A good friend (well good work friend, but same thing here) runs his own middle market private equity shop after years of being a Principal elsewhere. He is only in the office/actually on call 40-50 hours a week. However, he is answering emails late into the night, reviewing diligence docs, and generally on the clock 24/7. Also at senior levels, you end up doing a ton of travel, he does at least a week each month out of the office. So, can he see his kids and go trick-or-treating, yeah. Is he really any more free than anyone else in his firm/does he work any less? No!

Now, there do exist firms that value work/life balance and respect boundaries (within reason), where you will only get killed if something truly massive and last minute comes along. These firms don't just pay less, they tend to attract lower quality personnel (at the lower levels), which can make things more difficult for senior personnel.

As those of us with real jobs have said, there are no jobs that pay a shit ton and require very little work. You might have some more flexibility in the exact timing you do your work, but you will always be on the clock. Even when you do a market hours job, you still need to follow the news and pay attention in the off hours.
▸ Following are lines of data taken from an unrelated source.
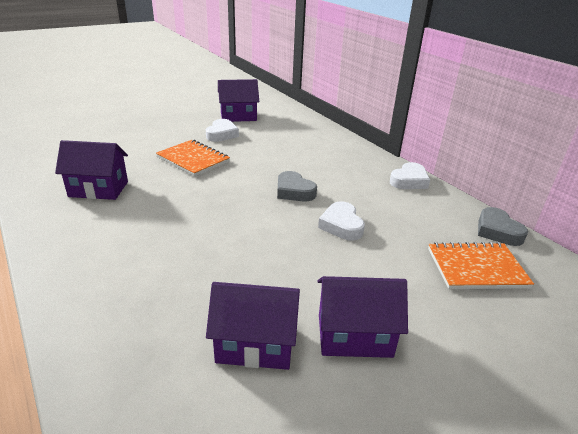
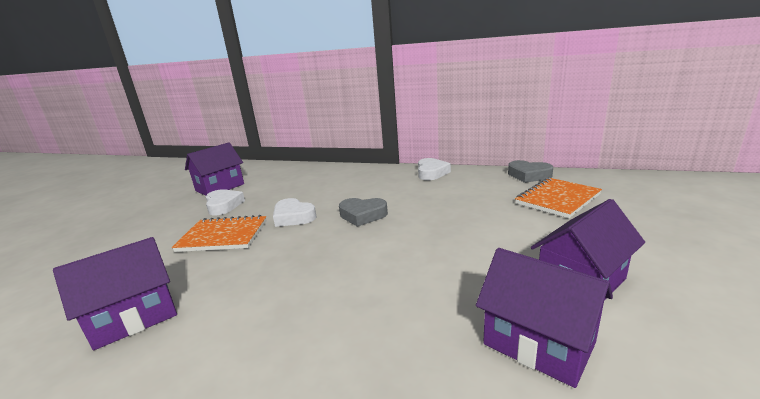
camera: 35 degrees left, 10 degrees down
purple house [206,282,300,370] -> purple house turned 75 degrees clockwise [476,248,613,388]
white heart [318,201,365,241] -> white heart moved to [273,198,316,227]

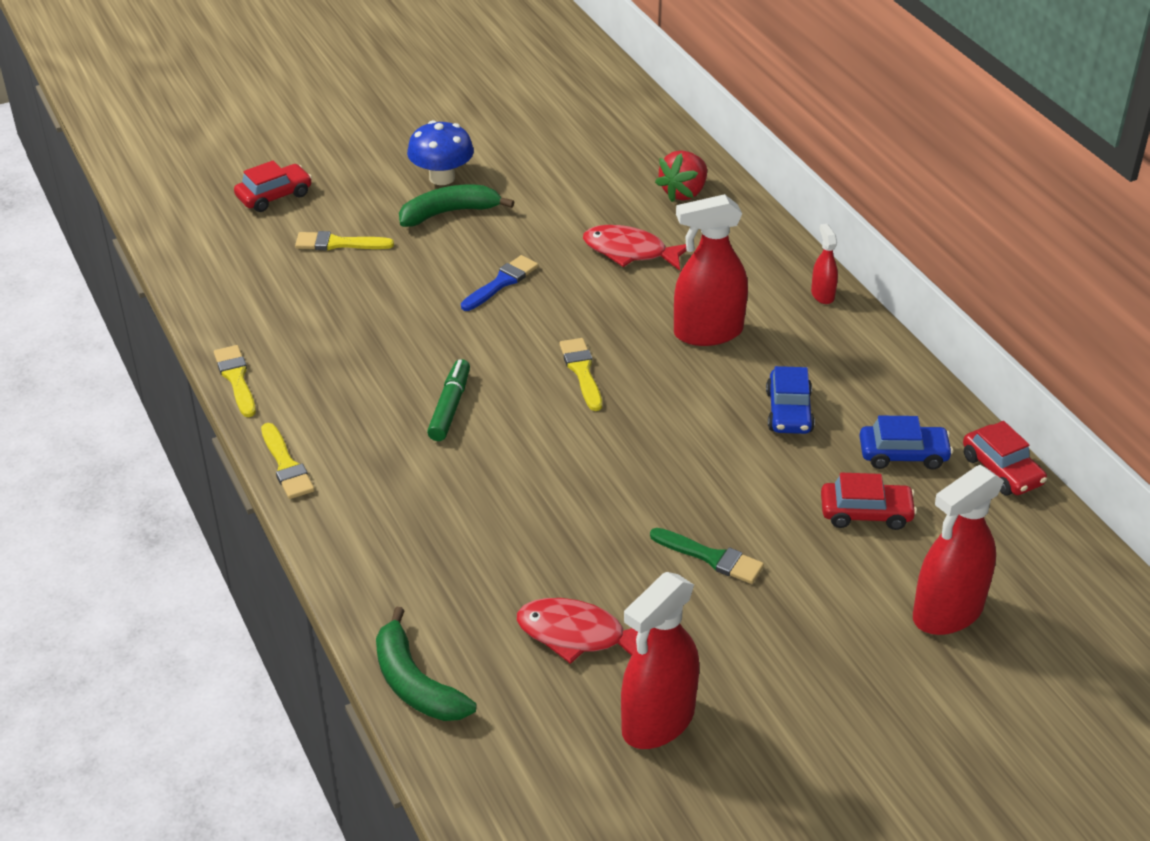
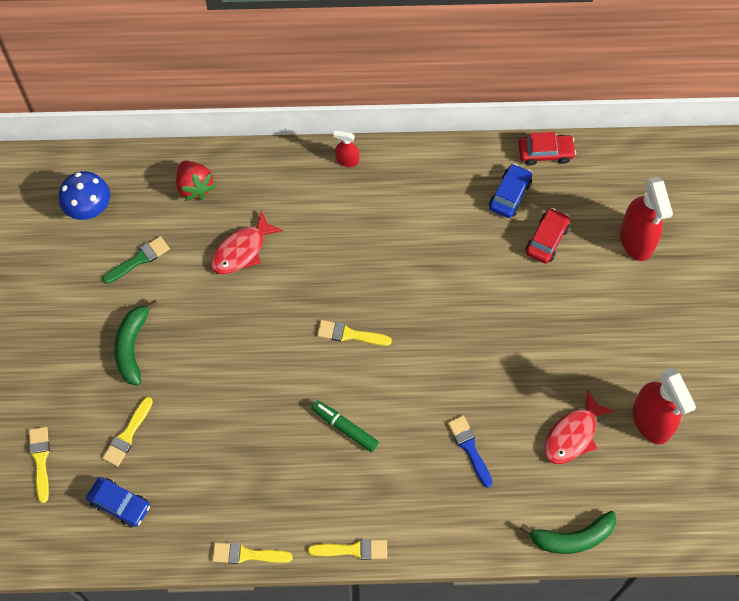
camera: 65 degrees left, 25 degrees up
red car [234,161,312,212] -> yellow brush [29,427,50,503]
blue mushroom [407,120,474,185] -> blue mushroom moved to [59,171,110,220]
blue brush [461,255,538,311] -> blue brush moved to [448,415,493,488]
green brush [650,528,764,584] -> green brush moved to [103,236,170,284]
red spray bottle [674,194,748,346] -> none
blue car [766,366,815,434] -> blue car moved to [86,477,150,528]

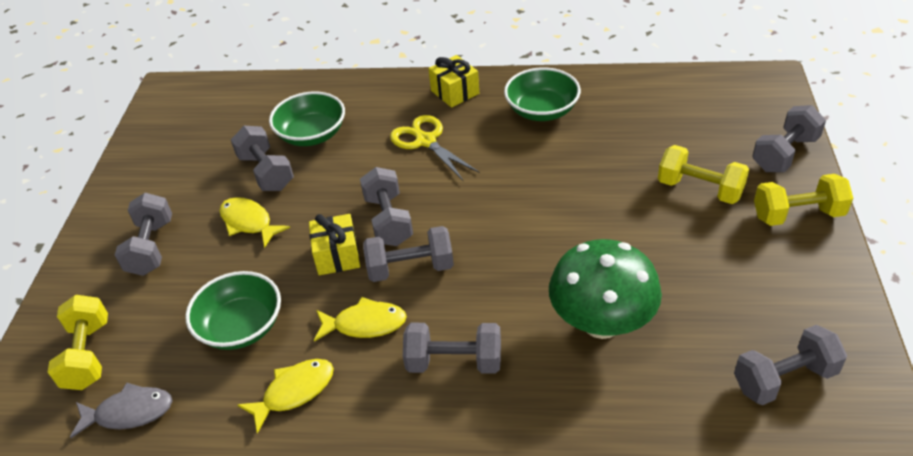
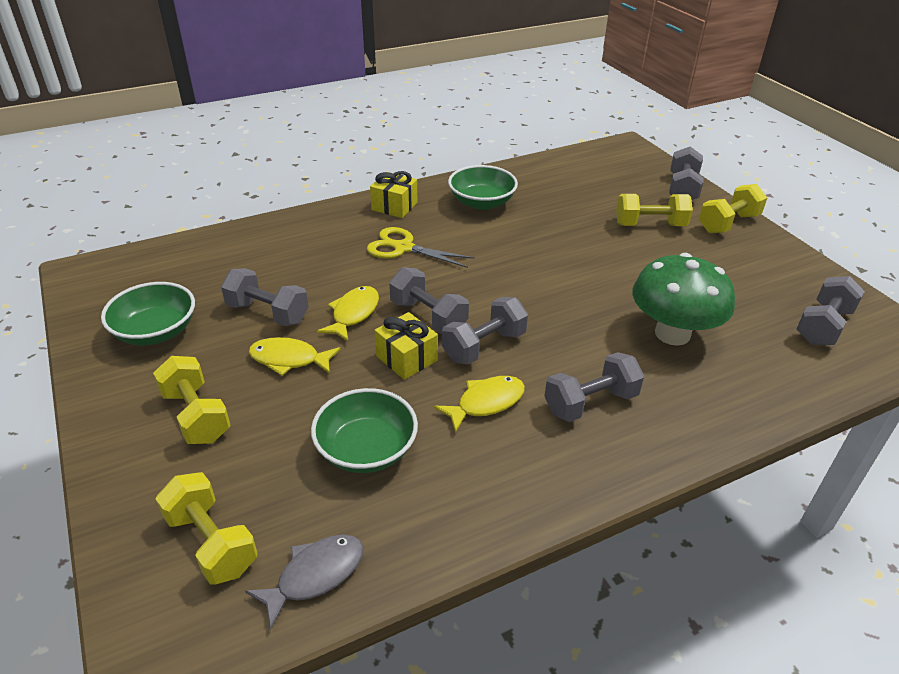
camera: 35 degrees left, 5 degrees down
grey dumbbell [115,193,172,276] -> yellow dumbbell [153,356,231,444]
yellow fish [237,359,334,434] -> yellow fish moved to [317,286,379,341]
green bowl [269,92,345,146] -> green bowl moved to [101,282,195,345]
To do well in any demanding field you will be busy.

You will always have to accept the fact that you might have to cancel your plans or not make it to "the big game."

--There are stupid questions, so think first.
 
PowerMonkey:
As those of us with real jobs have said, there are no jobs that pay a shit ton and require very little work.

If you live in America, there are very few jobs in ANY field that don't require more than 40 hours a week, and especially as you move up to manager levels and upward. All of the senior execs I work with regularly put in close to 50-60 hours a week plus a lot of travel. It's just a fact of life here.

 

I definitely appreciate the input, and it's correct that I'm still in undergrad. I'm certainly under no illusions about the real-world tradeoff between compensation and hours. I also don't have a silly presumption that PE means you can just coast as you gain experience/seniority just because you put in two years as an IBD analyst or whatever. I'm just trying to make sure, before I start focusing my efforts on getting involved in the profession, that it's the correct decision for me personally.